In the Achieving the Dream (AtD) ‘world’, the phrase “Students do not do optional” is used as a message to colleges that policy and program decisions need to reflect what we believe students ought to do — if it’s a helpful thing, making it optional often means that the students who need it the most will not do it.  I tried something in my class that suggests a slightly different idea.

For the past two years, I have ‘required’ (assigned points) students to connect with a help location at the college.  The idea was that students need to know — before they think they need it — where they can get help for their math class.  I allow days for this — usually, until the 4th class day.

Until this semester, I provided students with options for how to complete this required activity.

  • my office hours
  • the college’s “Learning Commons” (tutoring center)
  • the college’s library tutoring (also staffed by the tutoring center)
  • special programs tutoring (like TRIO)

Typically, I would have about 70% of students complete this ‘connect with help’ activity; most of the struggling students were in the 30% who did not.  Some of these students eventually found the help.

This semester, I tried a revision to this connect with help activity.  I provided students the following choice(s):

  1. the college’s “Learning Commons” (tutoring center)

The result?  I have 100% completion for this activity.  All active students have completed the activity, and most of these did it right away.

This is summer semester, and “summer is different” (though it’s difficult to quantify how different).  However, the results suggest that the existence of options creates barriers for some of our students.  We have evidence that this problem exists within the content of a mathematics class — when we tell students that we are covering multiple methods (or concepts) for the same type of problems, some students struggle due to the existence of a choice.  [For those who are curious, you may wonder if students are not coming to my office hour -- so far, I actually have more students coming to my office hours.  No apparent loss there.]

I think the basic question is this:

Given that choices (options or optional) creates some risk for some students, WHEN are there sufficient advantages to justify this risk?

If dealing with a choice has the potential for improving mathematical understanding, I will continue to place choices in front of my students.  We should resist the temptation to provide simple answers when students struggle with mathematics; the process working (learning) depends upon the learner navigating through choices and dealing with some ambiguity.
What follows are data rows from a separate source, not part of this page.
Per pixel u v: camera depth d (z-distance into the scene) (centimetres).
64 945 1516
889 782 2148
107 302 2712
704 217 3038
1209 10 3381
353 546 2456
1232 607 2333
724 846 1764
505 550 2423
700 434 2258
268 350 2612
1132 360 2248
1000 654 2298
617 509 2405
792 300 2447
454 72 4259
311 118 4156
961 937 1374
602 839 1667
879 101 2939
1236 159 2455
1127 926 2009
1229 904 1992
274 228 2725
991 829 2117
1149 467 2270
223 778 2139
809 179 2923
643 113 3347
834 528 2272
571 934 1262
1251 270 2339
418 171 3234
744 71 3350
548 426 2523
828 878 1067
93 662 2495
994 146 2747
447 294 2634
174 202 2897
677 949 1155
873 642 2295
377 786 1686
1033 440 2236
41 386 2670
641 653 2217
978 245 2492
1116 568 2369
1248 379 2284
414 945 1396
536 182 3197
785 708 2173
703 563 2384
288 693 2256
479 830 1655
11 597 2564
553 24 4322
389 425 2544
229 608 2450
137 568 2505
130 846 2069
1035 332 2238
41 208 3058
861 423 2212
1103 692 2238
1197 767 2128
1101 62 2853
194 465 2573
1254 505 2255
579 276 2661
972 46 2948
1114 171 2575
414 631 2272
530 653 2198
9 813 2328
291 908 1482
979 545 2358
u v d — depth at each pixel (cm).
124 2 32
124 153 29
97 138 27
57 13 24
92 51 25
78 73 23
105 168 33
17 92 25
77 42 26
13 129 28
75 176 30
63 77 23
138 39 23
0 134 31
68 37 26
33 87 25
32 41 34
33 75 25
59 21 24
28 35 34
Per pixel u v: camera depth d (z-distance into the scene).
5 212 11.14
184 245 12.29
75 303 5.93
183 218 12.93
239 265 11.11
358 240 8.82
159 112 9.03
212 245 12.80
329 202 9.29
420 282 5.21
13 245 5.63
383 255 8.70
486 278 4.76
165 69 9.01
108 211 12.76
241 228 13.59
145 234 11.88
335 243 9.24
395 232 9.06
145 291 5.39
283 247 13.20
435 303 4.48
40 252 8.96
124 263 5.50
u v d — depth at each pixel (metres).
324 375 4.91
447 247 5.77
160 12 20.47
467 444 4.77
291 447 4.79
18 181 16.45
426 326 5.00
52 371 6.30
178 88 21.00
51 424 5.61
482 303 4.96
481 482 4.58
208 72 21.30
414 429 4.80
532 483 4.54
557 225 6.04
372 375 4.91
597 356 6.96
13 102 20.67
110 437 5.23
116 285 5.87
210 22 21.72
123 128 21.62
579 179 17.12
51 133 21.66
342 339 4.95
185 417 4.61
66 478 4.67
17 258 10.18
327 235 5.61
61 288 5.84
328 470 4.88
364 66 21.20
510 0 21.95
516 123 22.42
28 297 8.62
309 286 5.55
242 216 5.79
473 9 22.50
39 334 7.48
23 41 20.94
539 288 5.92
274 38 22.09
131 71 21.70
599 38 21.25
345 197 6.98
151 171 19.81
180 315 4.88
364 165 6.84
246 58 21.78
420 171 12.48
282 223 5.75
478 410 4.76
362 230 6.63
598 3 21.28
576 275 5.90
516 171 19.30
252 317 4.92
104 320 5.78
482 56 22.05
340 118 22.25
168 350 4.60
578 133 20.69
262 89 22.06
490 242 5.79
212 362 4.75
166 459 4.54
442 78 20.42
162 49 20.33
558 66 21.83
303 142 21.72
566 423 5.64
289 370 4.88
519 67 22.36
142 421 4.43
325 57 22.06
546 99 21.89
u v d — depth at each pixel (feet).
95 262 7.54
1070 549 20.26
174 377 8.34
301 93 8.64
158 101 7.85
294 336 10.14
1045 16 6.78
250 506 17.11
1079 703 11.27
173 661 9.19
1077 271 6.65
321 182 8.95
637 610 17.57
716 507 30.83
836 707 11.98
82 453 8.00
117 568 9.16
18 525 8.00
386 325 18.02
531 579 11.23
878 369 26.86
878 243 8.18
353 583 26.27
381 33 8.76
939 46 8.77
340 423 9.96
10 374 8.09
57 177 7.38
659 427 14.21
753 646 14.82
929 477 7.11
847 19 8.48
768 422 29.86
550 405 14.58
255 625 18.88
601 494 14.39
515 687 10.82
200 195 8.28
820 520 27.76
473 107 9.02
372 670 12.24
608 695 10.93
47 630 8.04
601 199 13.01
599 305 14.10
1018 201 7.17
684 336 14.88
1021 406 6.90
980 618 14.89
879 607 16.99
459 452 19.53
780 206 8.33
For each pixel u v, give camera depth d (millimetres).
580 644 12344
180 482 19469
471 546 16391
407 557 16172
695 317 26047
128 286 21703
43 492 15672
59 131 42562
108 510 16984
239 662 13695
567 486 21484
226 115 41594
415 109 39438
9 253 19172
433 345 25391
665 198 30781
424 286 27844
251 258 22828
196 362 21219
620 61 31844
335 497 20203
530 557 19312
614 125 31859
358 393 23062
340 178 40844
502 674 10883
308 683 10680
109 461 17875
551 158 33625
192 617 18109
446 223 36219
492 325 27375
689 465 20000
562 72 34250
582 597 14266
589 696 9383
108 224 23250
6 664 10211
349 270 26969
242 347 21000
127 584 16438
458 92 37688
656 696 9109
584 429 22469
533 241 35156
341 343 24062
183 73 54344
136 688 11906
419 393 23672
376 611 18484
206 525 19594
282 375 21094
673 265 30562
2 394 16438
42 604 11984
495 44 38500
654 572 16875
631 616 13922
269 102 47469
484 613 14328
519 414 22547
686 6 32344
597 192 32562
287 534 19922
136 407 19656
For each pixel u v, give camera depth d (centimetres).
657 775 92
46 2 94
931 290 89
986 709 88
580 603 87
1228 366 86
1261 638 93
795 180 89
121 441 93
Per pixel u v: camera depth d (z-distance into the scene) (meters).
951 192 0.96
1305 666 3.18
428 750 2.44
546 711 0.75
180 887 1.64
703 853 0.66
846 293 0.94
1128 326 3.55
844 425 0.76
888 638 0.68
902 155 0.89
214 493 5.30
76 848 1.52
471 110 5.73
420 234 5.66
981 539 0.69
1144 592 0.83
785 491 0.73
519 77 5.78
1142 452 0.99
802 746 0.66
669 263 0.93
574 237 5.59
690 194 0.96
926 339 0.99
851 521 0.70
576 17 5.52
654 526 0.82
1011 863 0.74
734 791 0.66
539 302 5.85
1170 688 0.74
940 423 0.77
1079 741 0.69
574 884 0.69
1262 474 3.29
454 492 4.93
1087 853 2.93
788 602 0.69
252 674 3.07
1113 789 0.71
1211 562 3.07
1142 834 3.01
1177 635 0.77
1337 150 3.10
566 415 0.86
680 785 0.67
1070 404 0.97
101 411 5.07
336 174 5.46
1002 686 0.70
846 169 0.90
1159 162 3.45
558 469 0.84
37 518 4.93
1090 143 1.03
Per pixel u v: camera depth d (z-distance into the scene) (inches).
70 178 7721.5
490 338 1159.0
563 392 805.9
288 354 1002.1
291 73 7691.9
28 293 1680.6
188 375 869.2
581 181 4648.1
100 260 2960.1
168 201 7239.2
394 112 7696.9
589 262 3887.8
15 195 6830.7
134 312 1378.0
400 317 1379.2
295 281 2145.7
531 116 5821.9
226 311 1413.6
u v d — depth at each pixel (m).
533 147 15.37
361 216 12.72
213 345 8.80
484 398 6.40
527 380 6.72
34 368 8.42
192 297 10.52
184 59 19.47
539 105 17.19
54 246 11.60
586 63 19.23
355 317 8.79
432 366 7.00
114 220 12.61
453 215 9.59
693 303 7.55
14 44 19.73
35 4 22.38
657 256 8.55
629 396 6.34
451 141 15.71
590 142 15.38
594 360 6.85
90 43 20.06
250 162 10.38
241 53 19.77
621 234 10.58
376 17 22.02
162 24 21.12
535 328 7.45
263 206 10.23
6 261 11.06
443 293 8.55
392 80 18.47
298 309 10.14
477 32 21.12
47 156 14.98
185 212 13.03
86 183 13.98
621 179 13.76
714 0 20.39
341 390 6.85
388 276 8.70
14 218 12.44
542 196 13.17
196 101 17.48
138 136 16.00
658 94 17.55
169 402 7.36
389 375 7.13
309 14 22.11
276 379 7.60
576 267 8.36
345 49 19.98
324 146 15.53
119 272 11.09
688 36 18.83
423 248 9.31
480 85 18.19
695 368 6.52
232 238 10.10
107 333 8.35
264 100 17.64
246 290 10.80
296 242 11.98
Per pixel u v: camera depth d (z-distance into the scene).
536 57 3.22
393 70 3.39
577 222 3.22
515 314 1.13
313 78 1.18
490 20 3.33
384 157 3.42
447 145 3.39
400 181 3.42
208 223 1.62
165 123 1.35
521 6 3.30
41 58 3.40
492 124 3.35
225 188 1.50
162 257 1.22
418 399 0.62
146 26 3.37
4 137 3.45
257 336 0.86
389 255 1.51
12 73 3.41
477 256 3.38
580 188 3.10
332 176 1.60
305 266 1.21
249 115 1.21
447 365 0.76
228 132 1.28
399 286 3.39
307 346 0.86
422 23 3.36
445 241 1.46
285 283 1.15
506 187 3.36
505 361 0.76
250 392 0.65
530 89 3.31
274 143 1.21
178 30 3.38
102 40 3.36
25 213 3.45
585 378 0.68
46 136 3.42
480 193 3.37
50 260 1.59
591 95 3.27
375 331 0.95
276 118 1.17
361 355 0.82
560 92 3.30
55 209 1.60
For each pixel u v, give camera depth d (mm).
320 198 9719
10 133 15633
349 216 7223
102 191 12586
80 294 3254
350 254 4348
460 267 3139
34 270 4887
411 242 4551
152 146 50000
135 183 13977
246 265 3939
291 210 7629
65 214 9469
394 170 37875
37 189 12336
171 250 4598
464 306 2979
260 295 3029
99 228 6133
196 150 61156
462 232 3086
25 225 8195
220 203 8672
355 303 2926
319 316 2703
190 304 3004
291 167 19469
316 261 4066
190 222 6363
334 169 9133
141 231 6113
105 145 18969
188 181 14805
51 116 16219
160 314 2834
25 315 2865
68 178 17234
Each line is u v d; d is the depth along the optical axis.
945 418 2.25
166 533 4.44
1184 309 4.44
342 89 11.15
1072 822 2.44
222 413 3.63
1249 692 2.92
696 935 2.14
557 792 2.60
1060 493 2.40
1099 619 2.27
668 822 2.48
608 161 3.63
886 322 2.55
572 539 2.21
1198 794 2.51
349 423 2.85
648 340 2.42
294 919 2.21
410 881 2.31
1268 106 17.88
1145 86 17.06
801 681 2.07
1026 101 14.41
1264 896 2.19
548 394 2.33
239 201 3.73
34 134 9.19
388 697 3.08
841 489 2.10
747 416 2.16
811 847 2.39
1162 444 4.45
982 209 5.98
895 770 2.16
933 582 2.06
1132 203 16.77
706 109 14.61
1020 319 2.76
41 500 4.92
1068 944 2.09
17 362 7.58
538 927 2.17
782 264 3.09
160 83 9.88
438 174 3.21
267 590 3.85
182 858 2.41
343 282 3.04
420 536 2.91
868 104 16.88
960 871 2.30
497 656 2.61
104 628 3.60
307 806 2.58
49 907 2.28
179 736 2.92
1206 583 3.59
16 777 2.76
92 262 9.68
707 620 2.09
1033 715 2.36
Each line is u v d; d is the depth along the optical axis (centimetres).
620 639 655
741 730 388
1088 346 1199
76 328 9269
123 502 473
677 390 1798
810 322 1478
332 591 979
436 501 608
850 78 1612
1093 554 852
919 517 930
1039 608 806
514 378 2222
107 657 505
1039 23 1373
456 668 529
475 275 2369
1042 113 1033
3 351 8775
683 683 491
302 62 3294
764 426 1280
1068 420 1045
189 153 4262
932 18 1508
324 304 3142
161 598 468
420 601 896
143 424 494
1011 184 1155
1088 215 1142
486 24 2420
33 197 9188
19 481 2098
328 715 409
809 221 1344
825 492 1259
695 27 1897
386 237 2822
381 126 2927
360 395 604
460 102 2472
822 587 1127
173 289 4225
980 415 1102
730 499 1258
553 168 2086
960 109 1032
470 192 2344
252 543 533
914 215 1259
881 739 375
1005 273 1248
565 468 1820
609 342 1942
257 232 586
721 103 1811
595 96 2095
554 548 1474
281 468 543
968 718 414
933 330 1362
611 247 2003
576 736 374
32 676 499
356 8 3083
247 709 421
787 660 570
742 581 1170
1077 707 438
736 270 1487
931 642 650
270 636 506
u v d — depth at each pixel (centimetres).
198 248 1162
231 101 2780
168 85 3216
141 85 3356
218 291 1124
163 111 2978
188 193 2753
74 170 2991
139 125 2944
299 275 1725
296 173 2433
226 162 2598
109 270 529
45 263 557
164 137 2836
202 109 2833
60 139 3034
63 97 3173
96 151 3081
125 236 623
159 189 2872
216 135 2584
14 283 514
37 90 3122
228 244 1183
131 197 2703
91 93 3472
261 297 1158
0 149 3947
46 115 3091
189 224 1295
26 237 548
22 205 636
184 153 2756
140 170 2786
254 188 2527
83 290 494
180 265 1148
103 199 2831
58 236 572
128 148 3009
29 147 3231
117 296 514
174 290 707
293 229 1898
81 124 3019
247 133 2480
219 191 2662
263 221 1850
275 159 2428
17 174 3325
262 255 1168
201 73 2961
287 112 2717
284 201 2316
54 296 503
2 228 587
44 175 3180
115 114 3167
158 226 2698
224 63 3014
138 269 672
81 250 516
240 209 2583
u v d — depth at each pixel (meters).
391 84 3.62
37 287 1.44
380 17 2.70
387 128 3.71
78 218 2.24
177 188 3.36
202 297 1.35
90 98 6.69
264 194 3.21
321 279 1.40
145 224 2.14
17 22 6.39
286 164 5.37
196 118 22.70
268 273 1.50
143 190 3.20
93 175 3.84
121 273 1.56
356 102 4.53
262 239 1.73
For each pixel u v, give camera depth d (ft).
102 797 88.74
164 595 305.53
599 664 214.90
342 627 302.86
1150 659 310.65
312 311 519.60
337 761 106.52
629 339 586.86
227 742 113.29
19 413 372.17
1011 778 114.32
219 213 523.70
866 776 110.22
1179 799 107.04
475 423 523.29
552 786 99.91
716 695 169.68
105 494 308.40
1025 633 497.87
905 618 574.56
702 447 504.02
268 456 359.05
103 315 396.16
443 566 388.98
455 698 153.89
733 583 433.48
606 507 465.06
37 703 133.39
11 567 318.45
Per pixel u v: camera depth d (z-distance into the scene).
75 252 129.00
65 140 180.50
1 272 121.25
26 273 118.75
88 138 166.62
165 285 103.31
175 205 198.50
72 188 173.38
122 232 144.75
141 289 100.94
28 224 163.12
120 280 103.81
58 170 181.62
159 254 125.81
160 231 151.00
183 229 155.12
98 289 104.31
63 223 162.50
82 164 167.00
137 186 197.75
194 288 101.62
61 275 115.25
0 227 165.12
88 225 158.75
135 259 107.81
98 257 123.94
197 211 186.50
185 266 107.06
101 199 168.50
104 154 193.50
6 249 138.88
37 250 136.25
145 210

On the other hand, when the choices deal with something non-mathematical, we should be very careful before imposing the choice on students.

Some people might be thinking “So, it’s okay for us to be rigid and not-flexible” in dealing with students.  That is NOT what I am saying.  If one of my students gave me a valid rationale for why they could not do the ‘one option’, I would offer them an equivalent process.  Our rigidity needs to be invested in what is important to us; I would hope that the important stuff is something related to “understanding mathematics” (though we don’t all agree on what that means).

I would suggest that the AtD phrase be modified slightly:

Options will cause difficulties for some students.  Allow options when this provides enough advantages to students.

We usually try to be helpful to students, and part of this is a tendency to provide students with options. Putting choices in front of students is not always a good thing, so we need to be selective about when we put options in to our courses and procedures.